Cold In July (IFC/MPI)

Out of the three John Carpenter-influenced indies that premiered this year (the others being It Follows and The Guest), this one feels the closest to the source, and not just because its credits are set in Carpenter’s signature Albertus typeface. Adapted from a Joe R. Lansdale novel by director/co-writer Jim Mickle (We Are What We Are, Stake Land), the movie shares not only Carpenter’s aesthetic tics, but also his old-fashioned narrative values and penchant for terse characterization.

Other catch-up releases

This writer hasn’t seen Megan Griffiths’ rock-critic drama Lucky Them (MPI), but it seems to have struck a chord (pardon the wordplay) with longtime A.V. Club contributor Mike D’Angelo, who gave it a B+. Another member of the vaunted B+ Club, the high-cost higher-ed doc Ivory Tower (Paramount), hits DVD and Blu-ray this week.
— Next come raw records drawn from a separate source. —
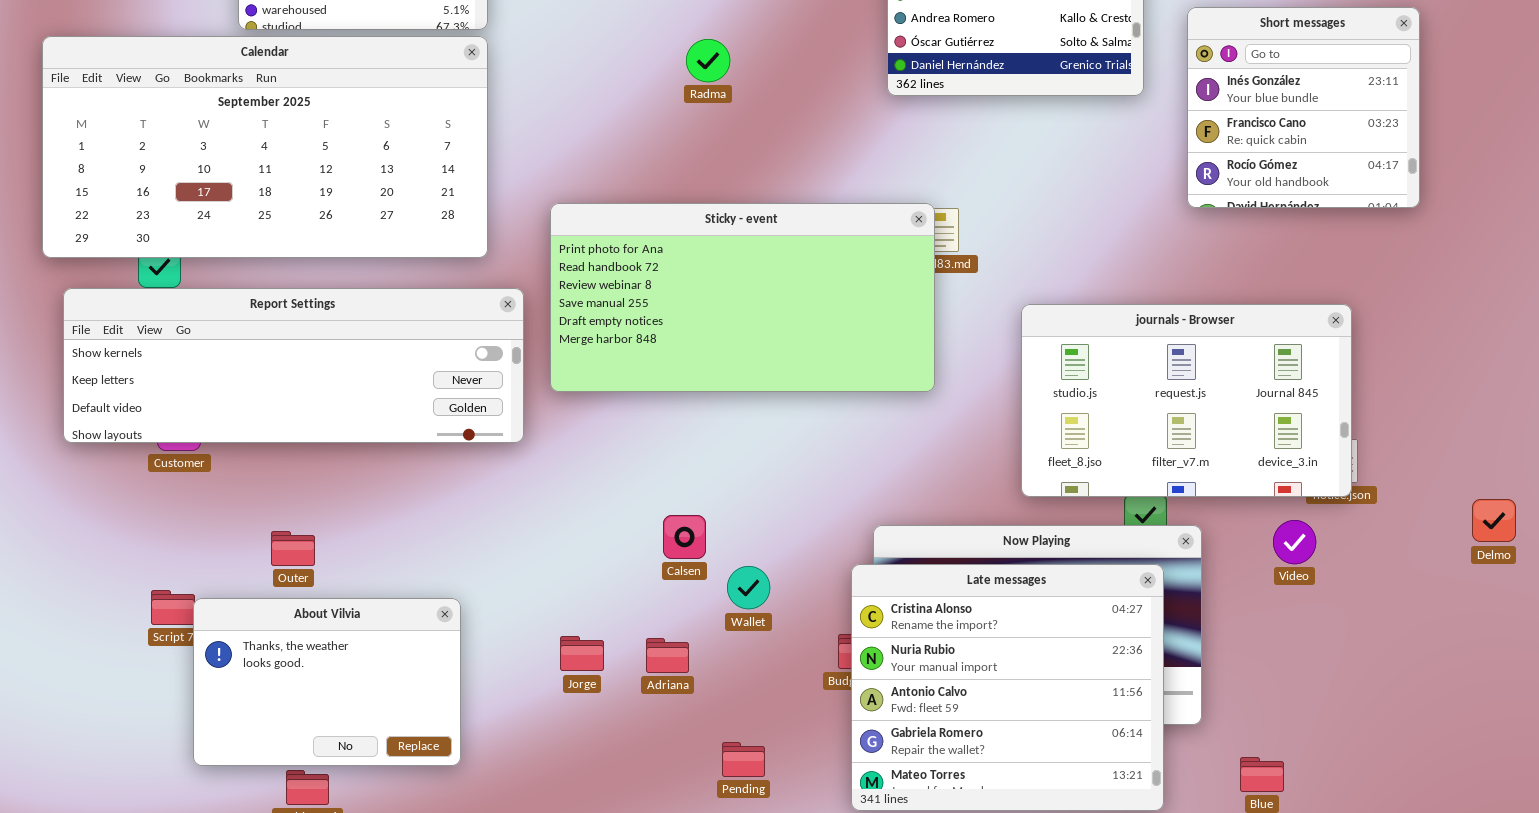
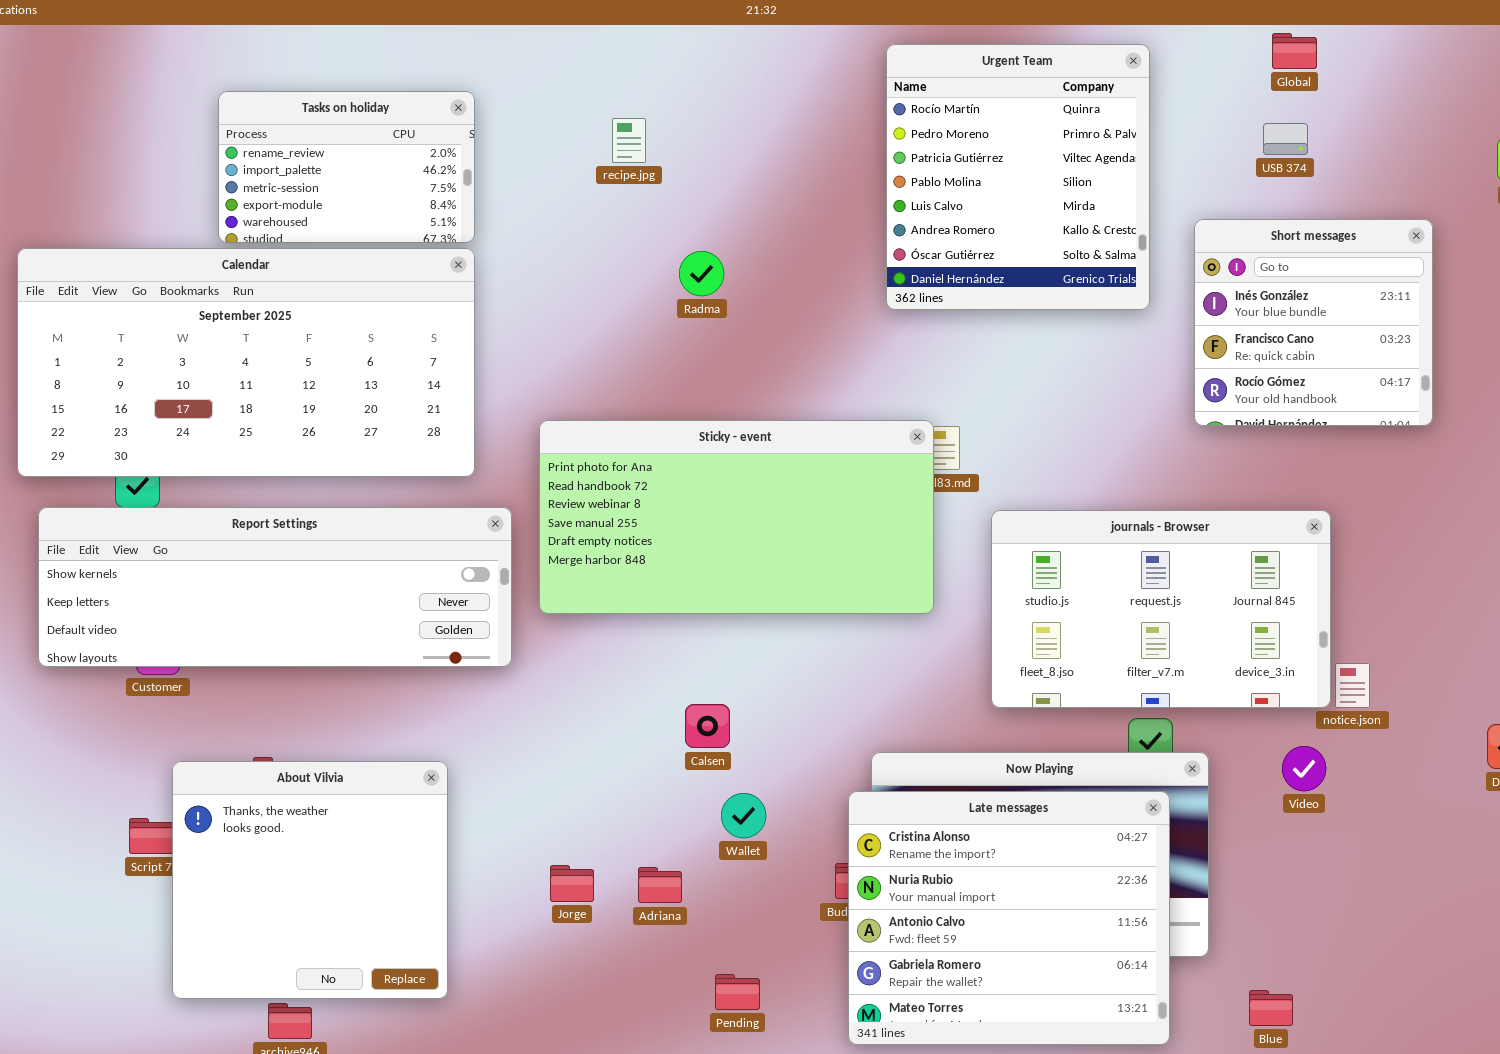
journals - Browser: [1021,304,1352,497] -> [991,510,1331,708], moved
Calsen: [663,515,706,559] -> [685,704,730,748], moved
About Vilvia: [193,598,461,766] -> [172,761,448,999], resized

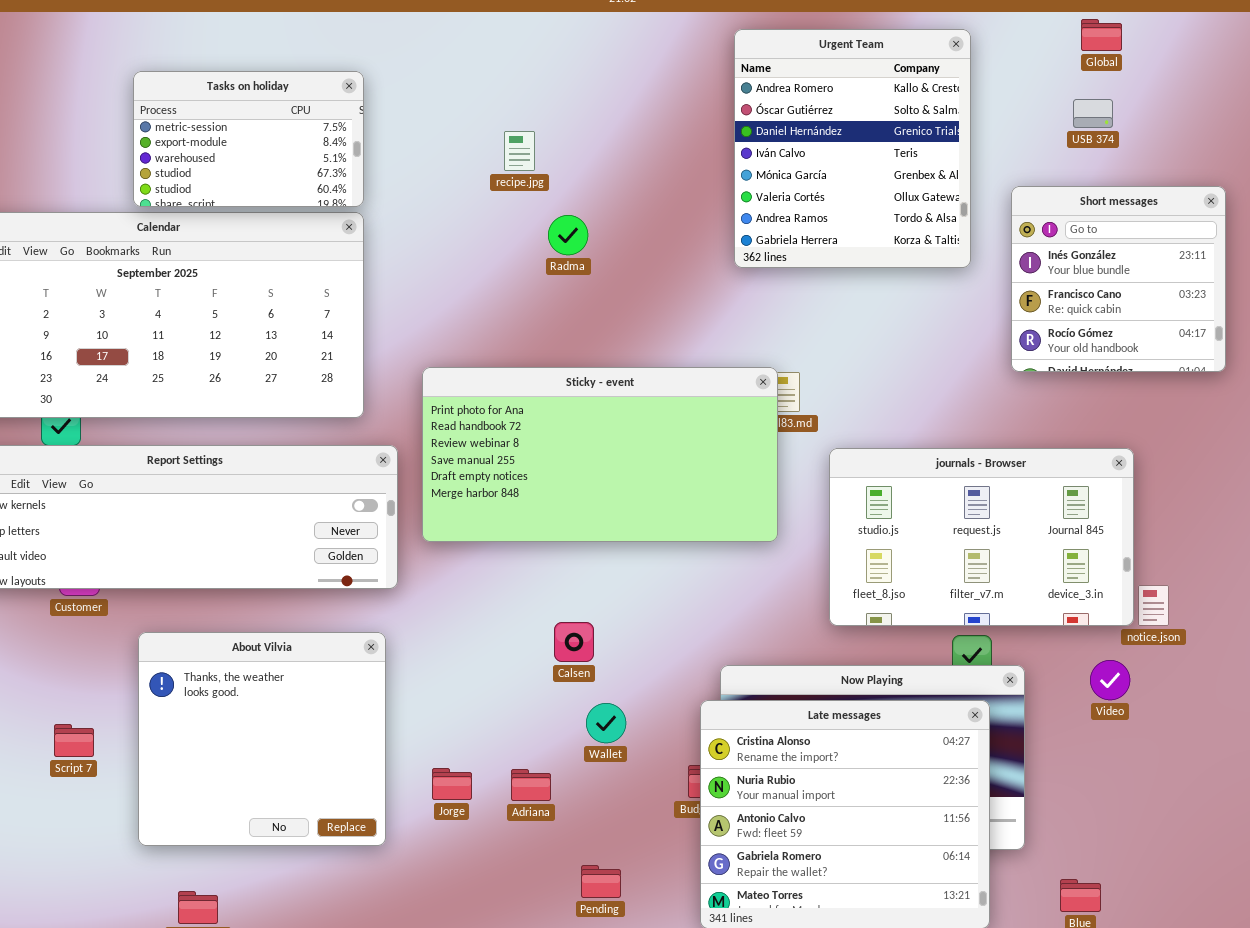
Urgent Team: [886,44,1150,310] -> [734,29,971,268], scrolled down 5 rows
Tasks on holiday: [218,91,475,243] -> [133,71,364,207], scrolled down 2 rows
recipe.jpg: [612,118,646,163] -> [504,131,535,171], moved
About Vilvia: [172,761,448,999] -> [138,632,386,846], moved

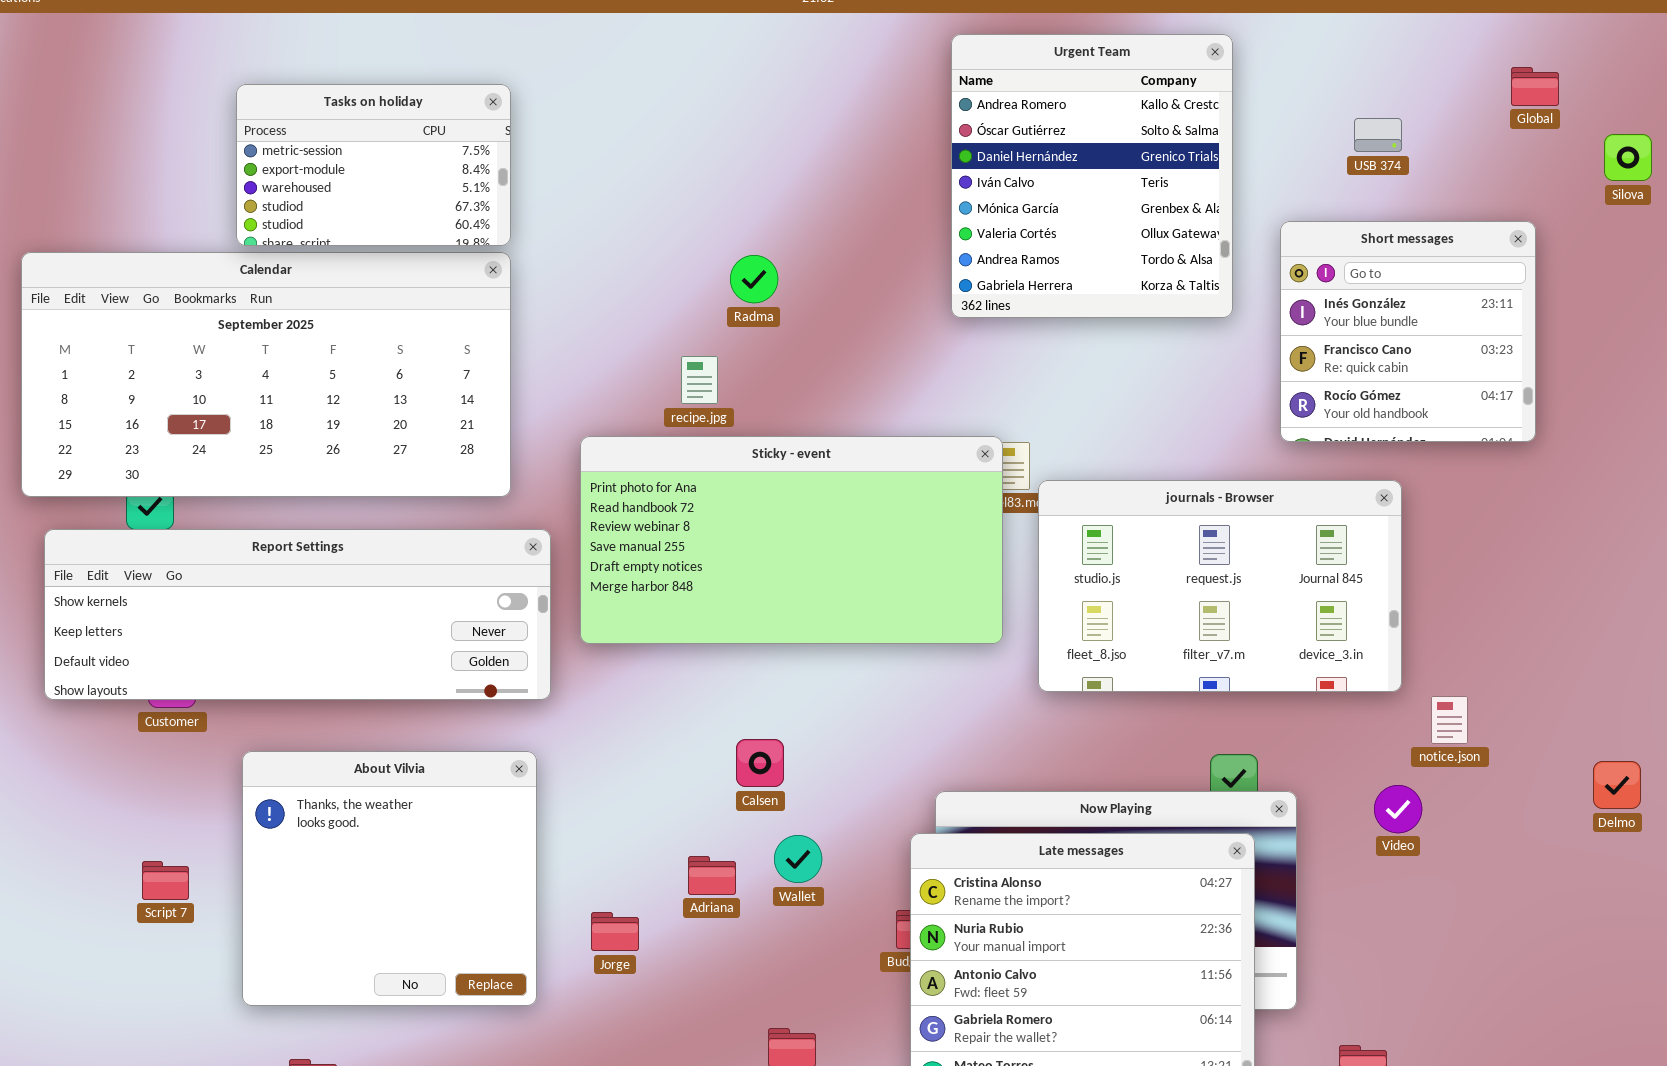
Global: [1081,19,1122,51] -> [1511,67,1559,106], moved
recipe.jpg: [504,131,535,171] -> [681,356,718,404], moved
journals - Browser: [829,448,1134,626] -> [1038,480,1402,692], moved
Adriana: [511,769,551,801] -> [688,856,736,895], moved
Otherwise, this seems to be the week to catch up with bad-to-awful movies, from Michael Bay’s Transformers: Age Of Extinction (Paramount)—which has all of the bloat of its predecessors, but little of the pizzazz—to Paul Haggis’ overcooked, portentous ensemble meta-drama Third Person (Sony). Those who prefer their crappiness a little less distinguished can go with Decoding Annie Parker (Entertainment One), a broad, cutesy, decade-spanning breast cancer drama directed by the cinematographer of White Chicks.

On the middling-to-mediocre front, there’s Jon Favreau’s sleeper Chef (Universal), which finds the Iron Man director returning to his low-budget roots; the generic indie coming-of-age drama Hellion (MPI); and Are You Here (Millennium), the ambitious small-town stoner comic drama from Mad Men creator Matthew Weiner. The latter has its fair share of interesting ideas and complicated roles, but it’s severely undercut by Weiner’s lack of focus and directorial ability.

Unfortunately, the most hotly anticipated release of late summer has gone straight to video: Leprechaun: Origins (Lionsgate)—which will once and for all answer the question of where Leprechauns come from—drops today.